I think that I have missed the last few years of holiday posts. They are no doubt getting undoubtely getting increasingly in-appropriate as this blog completes it’s transition to an open lab-book. Still, I am stuck in an airport post-ICBO, so why not?

I have, to my knowledge, only been to Greece for work before, so I was not entirely sure what we were going to get, beyond the climate and food, which I figured was likely to be pretty similar to Turkey where we were two year before (actually, we could see the Turkish coast we had swam from). In this, I was correct. It’s reasonably hot. The ground is dry although there is no shortage of water (although, I didn’t know that Rhodes has almost no natural running water). The first week there was a very pleasant wind blowing, although I believe that this is unusual; it had gone by the second week.

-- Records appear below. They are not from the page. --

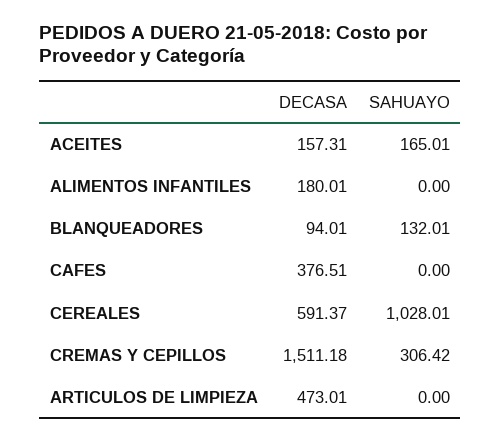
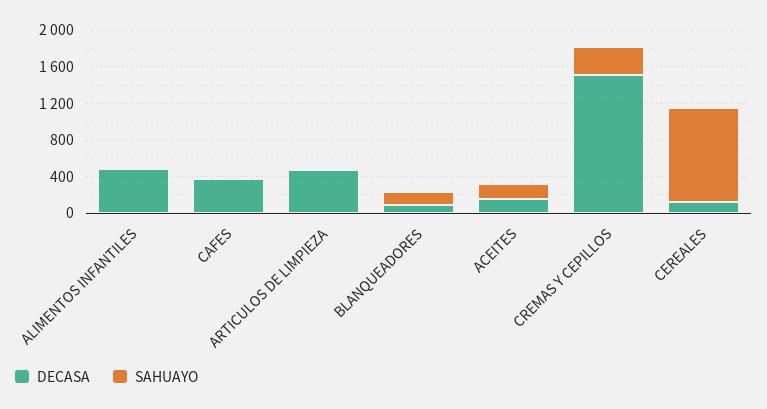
  {
    "DECASA": {
      "ACEITES": 157.31,
-     "ALIMENTOS INFANTILES": 180.01,
+     "ALIMENTOS INFANTILES": 500,
      "BLANQUEADORES": 94.01,
      "CAFES": 376.51,
-     "CEREALES": 591.37,
+     "CEREALES": 100,
      "CREMAS Y CEPILLOS": 1511.18,
      "ARTICULOS DE LIMPIEZA": 473.01
    },
    "SAHUAYO": {
      "ACEITES": 165.01,
      "ALIMENTOS INFANTILES": 0,
      "BLANQUEADORES": 132.01,
      "CAFES": 0,
      "CEREALES": 1028.01,
      "CREMAS Y CEPILLOS": 306.42,
      "ARTICULOS DE LIMPIEZA": 0
    }
  }

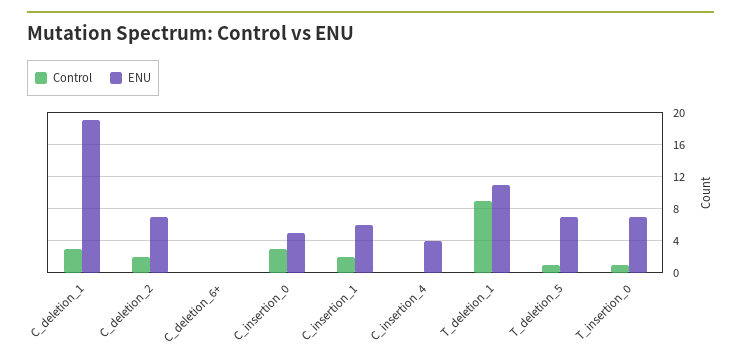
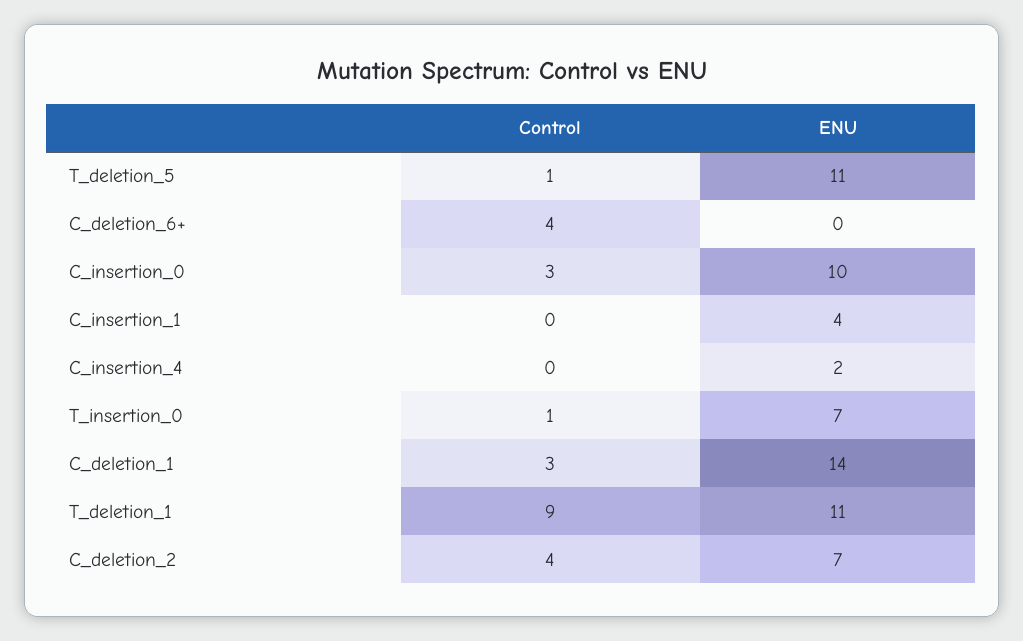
  {
    "Control": {
      "C_deletion_1": 3,
-     "C_deletion_2": 2,
+     "C_deletion_2": 4,
-     "C_deletion_6+": 0,
+     "C_deletion_6+": 4,
      "C_insertion_0": 3,
-     "C_insertion_1": 2,
+     "C_insertion_1": 0,
      "C_insertion_4": 0,
      "T_deletion_1": 9,
      "T_deletion_5": 1,
      "T_insertion_0": 1
    },
    "ENU": {
-     "C_deletion_1": 19,
+     "C_deletion_1": 14,
      "C_deletion_2": 7,
      "C_deletion_6+": 0,
-     "C_insertion_0": 5,
+     "C_insertion_0": 10,
-     "C_insertion_1": 6,
+     "C_insertion_1": 4,
-     "C_insertion_4": 4,
+     "C_insertion_4": 2,
      "T_deletion_1": 11,
-     "T_deletion_5": 7,
+     "T_deletion_5": 11,
      "T_insertion_0": 7
    }
  }

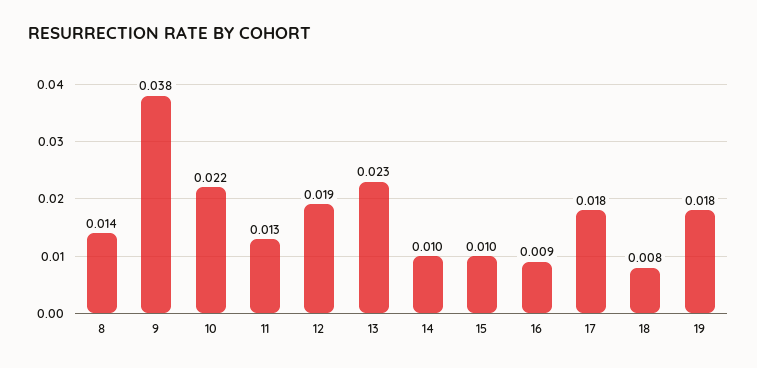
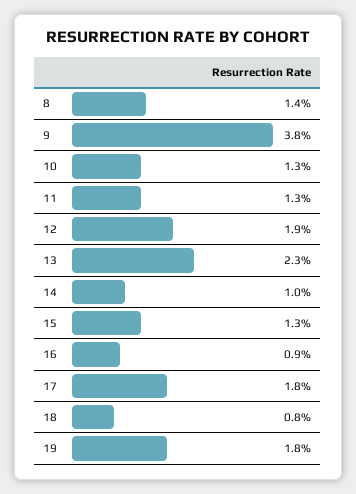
  {
    "8": 0.014,
    "9": 0.038,
-   "10": 0.022,
+   "10": 0.013,
    "11": 0.013,
    "12": 0.019,
    "13": 0.023,
    "14": 0.01,
-   "15": 0.01,
+   "15": 0.013,
    "16": 0.009,
    "17": 0.018,
    "18": 0.008,
    "19": 0.018
  }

Pefkos it a pretty small town and it is entirely tourist-driven; the accommodation is largely populated by the UK package tour operators, and it is rather “English breakfast”, but not offensively so. Our hotel backed onto the beach and, unlike Turkey, Greek beaches are not private owned; long may this last, although I have no doubt that somewhere right-wing economics are busy coming up with explanations as to why this is really a bad thing.

Rhodes itself is very beautiful, although we saw it largely by tour bus; while this avoids argument as to who is going to get stuck with the driving, the lack of control and the joyless, breathless, pillar-to-post excursion experience brings hassles of its own. Still, unlikely Turkey, the attempts to sell junk (Onyx in Turkey, Olive oil in Rhodes) to tourists was much less relentless. Likewise, the prices were reasonable, stated up-front on the menu and stuck to. Best things to see, if you are interested, were Rhodes town itself, and the butterfly valley, although this is not a major discovery. If you go to Rhodes, people will give you opinions on the 10 options pretty quick.

I believe that as a tourist town Pefkos is unusual on Rhodes in actually having Resturants at all, as most of the other towns have full-board hotels and there is no market. This seemed like a good thing, as hotel catering is rarely reliable. However, the resturant food was rather disappointing from a veggie perspective. While the Greeks seem curiously smug about their cuisine as they have discovered both the grill and the oven, their main dishes I find lack variety or composition, so I was not expecting much there. But, their mezze are great and even if they are largely replicated identically between resturants, so I expected to eat well.

The problem was that the mezze were too big; by the time you’d bought, say, some hummous, with a bit of bread, you already had half the food that you were ever going to eat. If I wanted to sample the variety they had on offer in one meal, I’d have to buy 5 dishes, then throw most of each away. I tried asking about this, but Greece (or tourist Greece) is not like Italy; the menu is a description of what you can choose from, not a starting point for negotiation. I didn’t starve, but it could have been so much better.

The best meal I got was from a buffet at the hotel, where I could pick what I wanted; oh, the irony. This at their themed “Greek night” — a pretty obscure theme for a Greek hotel, on a Greek island, in Greece, but they attacked it with gusto: they seemed genuinely disappointed that I didn’t drink the Ouzo (“it’s a spirit, with aniseed”, they explained); then, the Greek dancers, to the sounds of a bousouki player, and attempts to get us to join the knees up, after which the band switched between the top 10 bousouki standards, interspersed with the top 10 chart hits (Taylor Swift sounds better on bousouki than in the original though, perhaps, that is less surprising than it seems on first thoughts). It was all rather fun, even if haunted by the shade of Monty Python.

The backdrop to the holiday was the economic crisis; the Greeks voted no in the middle. It seemed a brave attempt to resist the bullying and hectoring; reform is needed, indeed, but it is in the international businesses who think that tax is for the little people, and with the self-appointed guardians of the economy who treat social justice and welfare as a luxury to be disposed of, as soon as the opportunity arises. Perhaps it seems unlikely, given that their leaders have already capitulated, but I hope that the Greek people can hold on to as many of these things as they can. Maybe, the Greeks can help lead the world back toward democracy and away from the current hegemony; they have a history in doing this, after all.

If they can keep their free beaches which they were kind enough to share with us on our holiday, and which I hope they will share with us again in future, that would be nice as well.